▶ TASK DESCRIPTION
Write out every line exactly, from the first line of the records below through the line that contains "Dezember 2017".

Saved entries

• • • • • • •

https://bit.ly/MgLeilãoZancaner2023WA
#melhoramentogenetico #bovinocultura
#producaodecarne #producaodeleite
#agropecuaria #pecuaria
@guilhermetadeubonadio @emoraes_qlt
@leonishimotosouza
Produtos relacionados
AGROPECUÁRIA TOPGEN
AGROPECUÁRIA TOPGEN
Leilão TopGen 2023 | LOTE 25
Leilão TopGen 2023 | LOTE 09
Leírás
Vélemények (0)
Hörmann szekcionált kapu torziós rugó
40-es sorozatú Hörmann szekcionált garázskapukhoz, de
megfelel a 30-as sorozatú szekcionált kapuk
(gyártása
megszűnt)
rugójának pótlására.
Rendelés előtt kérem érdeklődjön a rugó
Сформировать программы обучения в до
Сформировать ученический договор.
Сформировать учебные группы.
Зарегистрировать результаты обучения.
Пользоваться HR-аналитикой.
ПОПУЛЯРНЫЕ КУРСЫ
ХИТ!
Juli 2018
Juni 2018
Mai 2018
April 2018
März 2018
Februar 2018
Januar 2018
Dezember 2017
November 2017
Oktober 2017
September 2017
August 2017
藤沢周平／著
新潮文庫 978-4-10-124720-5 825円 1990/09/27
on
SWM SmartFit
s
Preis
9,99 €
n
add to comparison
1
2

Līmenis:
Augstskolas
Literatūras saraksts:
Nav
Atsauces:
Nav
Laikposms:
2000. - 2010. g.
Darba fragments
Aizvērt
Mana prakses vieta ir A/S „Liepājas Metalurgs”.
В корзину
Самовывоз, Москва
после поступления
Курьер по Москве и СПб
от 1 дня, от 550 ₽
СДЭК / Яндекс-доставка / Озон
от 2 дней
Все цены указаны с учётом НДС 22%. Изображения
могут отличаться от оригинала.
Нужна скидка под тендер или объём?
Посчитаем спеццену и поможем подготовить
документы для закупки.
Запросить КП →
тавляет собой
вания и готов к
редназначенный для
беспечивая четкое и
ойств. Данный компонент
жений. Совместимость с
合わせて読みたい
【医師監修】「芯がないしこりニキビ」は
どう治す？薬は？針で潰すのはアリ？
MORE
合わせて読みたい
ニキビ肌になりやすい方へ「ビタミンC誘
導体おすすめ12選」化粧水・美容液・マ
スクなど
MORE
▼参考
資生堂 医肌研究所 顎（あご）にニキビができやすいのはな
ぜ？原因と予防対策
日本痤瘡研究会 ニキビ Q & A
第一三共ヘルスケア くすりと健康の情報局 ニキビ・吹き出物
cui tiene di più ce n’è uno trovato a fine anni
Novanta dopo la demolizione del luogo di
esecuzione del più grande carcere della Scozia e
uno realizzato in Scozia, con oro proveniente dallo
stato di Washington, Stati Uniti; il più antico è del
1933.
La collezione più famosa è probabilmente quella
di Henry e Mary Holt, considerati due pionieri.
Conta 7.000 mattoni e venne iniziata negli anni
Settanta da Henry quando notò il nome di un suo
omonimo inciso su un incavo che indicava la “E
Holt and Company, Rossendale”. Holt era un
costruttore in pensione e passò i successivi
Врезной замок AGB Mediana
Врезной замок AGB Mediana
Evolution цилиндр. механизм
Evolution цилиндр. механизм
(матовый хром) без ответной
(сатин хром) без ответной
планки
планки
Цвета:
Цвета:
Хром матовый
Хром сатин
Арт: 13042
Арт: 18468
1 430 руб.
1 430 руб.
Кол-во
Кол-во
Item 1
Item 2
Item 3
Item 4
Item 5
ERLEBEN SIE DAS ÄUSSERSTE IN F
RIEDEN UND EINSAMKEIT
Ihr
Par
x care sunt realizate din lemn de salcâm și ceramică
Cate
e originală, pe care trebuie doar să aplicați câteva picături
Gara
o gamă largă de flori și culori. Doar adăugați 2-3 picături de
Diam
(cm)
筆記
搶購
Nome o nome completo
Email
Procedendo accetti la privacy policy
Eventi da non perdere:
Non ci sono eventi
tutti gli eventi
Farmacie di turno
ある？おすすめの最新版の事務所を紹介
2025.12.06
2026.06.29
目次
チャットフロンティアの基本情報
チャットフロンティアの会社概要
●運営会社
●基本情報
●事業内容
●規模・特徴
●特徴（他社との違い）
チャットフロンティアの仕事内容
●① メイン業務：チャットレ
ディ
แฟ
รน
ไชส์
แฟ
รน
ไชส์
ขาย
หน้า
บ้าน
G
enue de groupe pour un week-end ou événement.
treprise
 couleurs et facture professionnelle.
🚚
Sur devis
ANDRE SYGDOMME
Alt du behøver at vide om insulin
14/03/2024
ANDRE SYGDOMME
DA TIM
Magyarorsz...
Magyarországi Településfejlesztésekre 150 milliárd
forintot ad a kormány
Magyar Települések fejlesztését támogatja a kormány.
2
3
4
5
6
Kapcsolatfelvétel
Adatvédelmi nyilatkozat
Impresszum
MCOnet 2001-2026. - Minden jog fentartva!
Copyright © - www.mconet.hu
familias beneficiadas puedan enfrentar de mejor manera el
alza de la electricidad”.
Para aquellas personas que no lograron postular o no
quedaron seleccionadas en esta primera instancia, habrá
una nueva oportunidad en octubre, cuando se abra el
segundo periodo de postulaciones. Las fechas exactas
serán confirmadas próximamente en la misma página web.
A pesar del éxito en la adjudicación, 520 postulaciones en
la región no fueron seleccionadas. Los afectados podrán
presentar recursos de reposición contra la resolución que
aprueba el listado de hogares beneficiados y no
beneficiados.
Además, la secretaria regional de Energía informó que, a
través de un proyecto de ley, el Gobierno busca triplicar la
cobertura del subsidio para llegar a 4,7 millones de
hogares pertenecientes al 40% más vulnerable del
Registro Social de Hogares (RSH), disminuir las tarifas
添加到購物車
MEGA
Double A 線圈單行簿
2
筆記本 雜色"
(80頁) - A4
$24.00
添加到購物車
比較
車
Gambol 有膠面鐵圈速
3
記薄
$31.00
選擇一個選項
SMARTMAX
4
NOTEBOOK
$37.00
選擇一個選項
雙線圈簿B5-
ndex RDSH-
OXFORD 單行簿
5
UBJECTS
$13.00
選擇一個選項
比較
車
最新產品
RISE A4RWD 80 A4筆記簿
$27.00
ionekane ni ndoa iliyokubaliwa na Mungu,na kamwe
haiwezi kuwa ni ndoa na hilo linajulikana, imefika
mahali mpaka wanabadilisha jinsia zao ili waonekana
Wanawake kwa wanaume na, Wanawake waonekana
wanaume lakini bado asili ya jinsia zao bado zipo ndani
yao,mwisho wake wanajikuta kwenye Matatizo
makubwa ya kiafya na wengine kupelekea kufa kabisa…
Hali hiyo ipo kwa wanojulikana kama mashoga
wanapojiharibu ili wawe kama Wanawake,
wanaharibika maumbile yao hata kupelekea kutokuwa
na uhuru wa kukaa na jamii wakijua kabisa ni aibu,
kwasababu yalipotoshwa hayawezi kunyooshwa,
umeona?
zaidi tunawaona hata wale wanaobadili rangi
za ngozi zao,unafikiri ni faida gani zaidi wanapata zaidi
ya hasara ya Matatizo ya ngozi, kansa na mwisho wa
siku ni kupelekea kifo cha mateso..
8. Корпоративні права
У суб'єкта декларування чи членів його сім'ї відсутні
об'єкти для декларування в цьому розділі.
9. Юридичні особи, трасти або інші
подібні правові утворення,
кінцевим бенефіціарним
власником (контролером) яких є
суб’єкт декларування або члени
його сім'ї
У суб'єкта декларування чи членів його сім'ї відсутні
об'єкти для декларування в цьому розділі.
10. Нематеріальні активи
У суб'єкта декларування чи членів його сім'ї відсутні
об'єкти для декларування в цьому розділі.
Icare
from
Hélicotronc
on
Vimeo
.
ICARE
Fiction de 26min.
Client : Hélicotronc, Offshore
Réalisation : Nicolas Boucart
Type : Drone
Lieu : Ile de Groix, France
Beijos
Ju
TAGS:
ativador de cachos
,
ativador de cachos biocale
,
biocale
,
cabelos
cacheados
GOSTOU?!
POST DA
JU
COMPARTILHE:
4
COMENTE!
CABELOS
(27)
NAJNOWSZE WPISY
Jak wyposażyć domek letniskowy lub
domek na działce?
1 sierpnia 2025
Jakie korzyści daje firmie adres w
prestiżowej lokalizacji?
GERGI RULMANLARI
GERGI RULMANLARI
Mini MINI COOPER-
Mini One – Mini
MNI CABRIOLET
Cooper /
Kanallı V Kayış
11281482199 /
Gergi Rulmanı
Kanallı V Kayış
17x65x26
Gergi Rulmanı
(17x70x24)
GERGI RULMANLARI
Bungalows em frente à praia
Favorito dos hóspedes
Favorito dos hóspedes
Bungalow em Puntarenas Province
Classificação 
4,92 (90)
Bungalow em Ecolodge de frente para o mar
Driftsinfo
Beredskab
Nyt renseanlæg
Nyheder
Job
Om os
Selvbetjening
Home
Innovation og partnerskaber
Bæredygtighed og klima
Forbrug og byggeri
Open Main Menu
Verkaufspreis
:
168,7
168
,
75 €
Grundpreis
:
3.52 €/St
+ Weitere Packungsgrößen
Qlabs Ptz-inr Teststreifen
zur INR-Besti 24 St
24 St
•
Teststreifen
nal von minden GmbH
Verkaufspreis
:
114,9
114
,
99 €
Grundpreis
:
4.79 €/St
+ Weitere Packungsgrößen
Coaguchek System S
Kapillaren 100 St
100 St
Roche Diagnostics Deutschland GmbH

• • • • • • •

▶ RESULT OF THE EXERCISE
https://bit.ly/MgLeilãoZancaner2023WA
#melhoramentogenetico #bovinocultura
#producaodecarne #producaodeleite
#agropecuaria #pecuaria
@guilhermetadeubonadio @emoraes_qlt
@leonishimotosouza
Produtos relacionados
AGROPECUÁRIA TOPGEN
AGROPECUÁRIA TOPGEN
Leilão TopGen 2023 | LOTE 25
Leilão TopGen 2023 | LOTE 09
Leírás
Vélemények (0)
Hörmann szekcionált kapu torziós rugó
40-es sorozatú Hörmann szekcionált garázskapukhoz, de
megfelel a 30-as sorozatú szekcionált kapuk
(gyártása
megszűnt)
rugójának pótlására.
Rendelés előtt kérem érdeklődjön a rugó
Сформировать программы обучения в до
Сформировать ученический договор.
Сформировать учебные группы.
Зарегистрировать результаты обучения.
Пользоваться HR-аналитикой.
ПОПУЛЯРНЫЕ КУРСЫ
ХИТ!
Juli 2018
Juni 2018
Mai 2018
April 2018
März 2018
Februar 2018
Januar 2018
Dezember 2017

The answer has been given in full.